» **REQUIRED ACTION A**
Copy the comment thread word for word, everything from "And I like this" down to "the pot. . .".
» **REQUIRED ACTION B**
Write what comes next in the comment thread about the comics, picking up after its final sentence.

» **PASSAGE**


    Some favorites:
    http://www.ep.tc/comics/a-bomb/ – tons more

    And I like this ironic 1980s anti-drug music video found there, starring Whitney Houston and Nancy Reagan http://www.ep.tc/stopthemadness

    Cheers, Todd

  6. #6 DuWayne
    February 13, 2007

    Resisting – the – urge – to – smoke – the pot. . .

    I think my favorite was the Madonna – AIDS comic. The whole notion of Madonna and (granted mild) a abstinence message, is just too much for me.

    You weren’t kidding about the addictive nature of these comics. My roomie is already bitching about the link I sent him to the STD comic.

  7. #7 anonimouse
    February 13, 2007

    C’mon, Orac. We all know the Eli Lilly diabetes comics are just an attempt to divert attention from their plot to poison the world’s children through thimerosal in vaccines.

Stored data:
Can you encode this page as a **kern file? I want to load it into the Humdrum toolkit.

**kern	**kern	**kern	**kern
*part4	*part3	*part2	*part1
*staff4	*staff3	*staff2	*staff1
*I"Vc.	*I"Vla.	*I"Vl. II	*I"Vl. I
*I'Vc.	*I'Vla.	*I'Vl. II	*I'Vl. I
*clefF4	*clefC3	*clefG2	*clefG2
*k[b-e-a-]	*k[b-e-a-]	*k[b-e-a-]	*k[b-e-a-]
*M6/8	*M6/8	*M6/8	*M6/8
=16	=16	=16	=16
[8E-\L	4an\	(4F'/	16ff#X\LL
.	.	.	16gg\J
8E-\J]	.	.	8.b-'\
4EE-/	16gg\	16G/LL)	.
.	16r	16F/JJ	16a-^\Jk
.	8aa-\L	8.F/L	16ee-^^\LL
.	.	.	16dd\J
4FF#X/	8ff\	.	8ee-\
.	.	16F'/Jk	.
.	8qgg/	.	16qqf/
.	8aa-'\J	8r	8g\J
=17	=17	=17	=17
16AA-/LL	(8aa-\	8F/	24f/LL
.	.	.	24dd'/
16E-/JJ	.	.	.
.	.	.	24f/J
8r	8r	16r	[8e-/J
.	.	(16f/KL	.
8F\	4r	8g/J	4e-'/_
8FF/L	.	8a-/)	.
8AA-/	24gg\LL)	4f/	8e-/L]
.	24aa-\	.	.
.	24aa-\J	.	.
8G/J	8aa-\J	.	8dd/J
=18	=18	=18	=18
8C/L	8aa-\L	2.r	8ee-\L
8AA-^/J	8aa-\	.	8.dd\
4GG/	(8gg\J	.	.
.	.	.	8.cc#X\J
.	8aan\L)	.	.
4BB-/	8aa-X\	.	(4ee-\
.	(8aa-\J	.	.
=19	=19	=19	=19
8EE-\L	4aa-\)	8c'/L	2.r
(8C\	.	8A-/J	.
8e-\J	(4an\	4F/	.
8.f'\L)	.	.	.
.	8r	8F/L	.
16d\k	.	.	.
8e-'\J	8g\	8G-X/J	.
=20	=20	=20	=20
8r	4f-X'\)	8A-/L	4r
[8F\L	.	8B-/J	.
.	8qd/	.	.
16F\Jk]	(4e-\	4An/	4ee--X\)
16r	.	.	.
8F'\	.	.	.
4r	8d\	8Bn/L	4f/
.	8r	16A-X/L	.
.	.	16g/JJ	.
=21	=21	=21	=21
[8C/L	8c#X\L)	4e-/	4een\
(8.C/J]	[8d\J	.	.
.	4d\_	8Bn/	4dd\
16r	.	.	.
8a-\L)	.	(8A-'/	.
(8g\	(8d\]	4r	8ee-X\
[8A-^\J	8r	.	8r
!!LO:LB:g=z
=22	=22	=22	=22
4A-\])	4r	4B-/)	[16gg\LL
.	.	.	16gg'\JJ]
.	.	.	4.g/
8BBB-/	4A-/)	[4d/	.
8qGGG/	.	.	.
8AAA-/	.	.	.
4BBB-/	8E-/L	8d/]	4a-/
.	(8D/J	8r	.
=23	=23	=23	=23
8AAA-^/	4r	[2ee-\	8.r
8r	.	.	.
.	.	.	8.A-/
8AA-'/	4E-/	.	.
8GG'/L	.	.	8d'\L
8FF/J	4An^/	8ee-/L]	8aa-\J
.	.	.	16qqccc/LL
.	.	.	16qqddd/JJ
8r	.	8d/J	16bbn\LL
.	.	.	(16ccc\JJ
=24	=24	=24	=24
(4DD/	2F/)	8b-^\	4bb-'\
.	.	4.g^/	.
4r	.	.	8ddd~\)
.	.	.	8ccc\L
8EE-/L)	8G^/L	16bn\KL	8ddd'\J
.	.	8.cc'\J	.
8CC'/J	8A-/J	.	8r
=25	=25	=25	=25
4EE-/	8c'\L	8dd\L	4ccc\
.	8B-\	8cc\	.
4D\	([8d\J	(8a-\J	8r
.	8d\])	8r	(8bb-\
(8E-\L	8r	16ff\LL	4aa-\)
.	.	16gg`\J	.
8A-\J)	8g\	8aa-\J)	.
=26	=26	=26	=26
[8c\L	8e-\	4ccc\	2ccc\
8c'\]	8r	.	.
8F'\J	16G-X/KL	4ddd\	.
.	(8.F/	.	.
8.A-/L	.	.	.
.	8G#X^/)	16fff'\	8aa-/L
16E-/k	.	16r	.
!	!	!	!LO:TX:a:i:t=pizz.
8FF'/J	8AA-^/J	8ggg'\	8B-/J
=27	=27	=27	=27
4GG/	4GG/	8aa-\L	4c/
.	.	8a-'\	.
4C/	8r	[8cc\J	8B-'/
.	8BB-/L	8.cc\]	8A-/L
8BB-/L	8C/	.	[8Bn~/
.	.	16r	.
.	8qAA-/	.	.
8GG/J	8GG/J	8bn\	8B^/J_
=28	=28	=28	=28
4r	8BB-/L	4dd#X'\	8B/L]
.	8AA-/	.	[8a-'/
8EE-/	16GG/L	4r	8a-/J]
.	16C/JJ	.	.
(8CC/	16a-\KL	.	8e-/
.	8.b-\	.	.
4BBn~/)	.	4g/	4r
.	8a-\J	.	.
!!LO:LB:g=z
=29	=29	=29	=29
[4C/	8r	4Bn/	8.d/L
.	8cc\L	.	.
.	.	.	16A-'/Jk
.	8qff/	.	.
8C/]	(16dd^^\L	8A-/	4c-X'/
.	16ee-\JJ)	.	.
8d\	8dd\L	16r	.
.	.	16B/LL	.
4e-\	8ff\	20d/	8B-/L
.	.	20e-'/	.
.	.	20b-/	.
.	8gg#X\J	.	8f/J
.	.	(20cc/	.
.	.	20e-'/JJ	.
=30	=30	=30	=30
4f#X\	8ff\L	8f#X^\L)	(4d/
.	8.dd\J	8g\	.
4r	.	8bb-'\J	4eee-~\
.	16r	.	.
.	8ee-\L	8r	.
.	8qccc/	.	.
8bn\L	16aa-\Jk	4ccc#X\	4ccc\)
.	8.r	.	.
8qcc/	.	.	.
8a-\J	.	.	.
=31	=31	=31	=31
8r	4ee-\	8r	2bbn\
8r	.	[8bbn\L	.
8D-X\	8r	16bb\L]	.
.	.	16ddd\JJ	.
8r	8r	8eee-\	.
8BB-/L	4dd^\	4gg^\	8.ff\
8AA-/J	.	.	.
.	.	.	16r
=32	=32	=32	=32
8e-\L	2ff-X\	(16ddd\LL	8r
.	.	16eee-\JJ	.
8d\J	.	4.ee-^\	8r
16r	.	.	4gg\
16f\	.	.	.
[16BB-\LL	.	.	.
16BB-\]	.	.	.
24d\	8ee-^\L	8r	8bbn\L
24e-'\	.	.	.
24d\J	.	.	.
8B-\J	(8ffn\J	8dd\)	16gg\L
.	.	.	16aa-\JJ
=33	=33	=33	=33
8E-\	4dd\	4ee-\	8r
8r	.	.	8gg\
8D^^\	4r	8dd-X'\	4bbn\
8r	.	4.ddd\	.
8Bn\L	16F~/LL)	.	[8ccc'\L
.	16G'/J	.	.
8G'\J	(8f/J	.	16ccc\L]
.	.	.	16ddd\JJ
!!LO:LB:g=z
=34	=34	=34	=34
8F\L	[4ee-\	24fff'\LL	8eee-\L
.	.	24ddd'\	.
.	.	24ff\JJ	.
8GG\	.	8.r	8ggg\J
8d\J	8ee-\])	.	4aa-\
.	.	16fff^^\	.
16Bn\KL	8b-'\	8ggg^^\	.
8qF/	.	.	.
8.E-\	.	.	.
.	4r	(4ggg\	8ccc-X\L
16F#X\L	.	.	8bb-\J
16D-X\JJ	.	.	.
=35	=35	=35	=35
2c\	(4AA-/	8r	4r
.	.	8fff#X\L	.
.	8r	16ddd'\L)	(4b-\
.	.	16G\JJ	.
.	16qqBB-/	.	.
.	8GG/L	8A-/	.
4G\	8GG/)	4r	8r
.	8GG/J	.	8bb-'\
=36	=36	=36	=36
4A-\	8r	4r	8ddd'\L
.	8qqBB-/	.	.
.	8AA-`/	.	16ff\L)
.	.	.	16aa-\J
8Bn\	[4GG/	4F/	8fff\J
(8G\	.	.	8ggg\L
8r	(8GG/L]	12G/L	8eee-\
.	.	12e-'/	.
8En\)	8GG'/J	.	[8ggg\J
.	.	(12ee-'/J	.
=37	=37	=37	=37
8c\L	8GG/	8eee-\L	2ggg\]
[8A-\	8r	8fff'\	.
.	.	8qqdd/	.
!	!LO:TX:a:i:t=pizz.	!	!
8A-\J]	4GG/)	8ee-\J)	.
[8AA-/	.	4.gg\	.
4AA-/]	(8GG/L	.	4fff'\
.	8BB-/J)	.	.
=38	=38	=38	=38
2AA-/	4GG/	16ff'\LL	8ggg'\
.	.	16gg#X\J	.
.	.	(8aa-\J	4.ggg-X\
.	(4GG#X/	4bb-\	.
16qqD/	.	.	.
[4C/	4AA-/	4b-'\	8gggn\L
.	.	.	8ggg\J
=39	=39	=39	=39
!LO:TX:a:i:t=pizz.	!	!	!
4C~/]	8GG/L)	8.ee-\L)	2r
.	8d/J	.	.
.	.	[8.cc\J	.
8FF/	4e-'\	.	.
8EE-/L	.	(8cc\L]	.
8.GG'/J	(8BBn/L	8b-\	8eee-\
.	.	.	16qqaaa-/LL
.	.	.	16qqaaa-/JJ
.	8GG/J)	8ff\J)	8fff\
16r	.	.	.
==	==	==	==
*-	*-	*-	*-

» **TASK RESULT A**
And I like this ironic 1980s anti-drug music video found there, starring Whitney Houston and Nancy Reagan http://www.ep.tc/stopthemadness

    Cheers, Todd

  6. #6 DuWayne
    February 13, 2007

    Resisting – the – urge – to – smoke – the pot. . .

» **TASK RESULT B**
  8. #8 llewelly
    February 13, 2007

    Growing up in the 1980s, I saw a great deal of this sort of propaganda.
    My favorite irony is the way the war on drugz propaganda went on and on about the evils of ‘peer pressure’.
    And then, as exemplified by the Archie comic (and many others) the anti-drug propagandists sought to use ‘peer pressure’ for their own political ends.
    Strangely, despite all that propaganda, all the police-state-like ‘anti-drug’ laws, and gross violations of the 4th amendment, drug addiction runs rampant …

  9. #9 Coin
    February 13, 2007

    One even approaches such heights of surrealism that I have a hard time figuring out what, exactly, the message is.

    Which one were you referring to here?

  10. #10 Blake Stacey
    February 13, 2007


    Strangely, despite all that propaganda, all the police-state-like ‘anti-drug’ laws, and gross violations of the 4th amendment, drug addiction runs rampant …

    So, as Bill Hicks was known to say, there’s a War on Drugs — and people on drugs are winning it?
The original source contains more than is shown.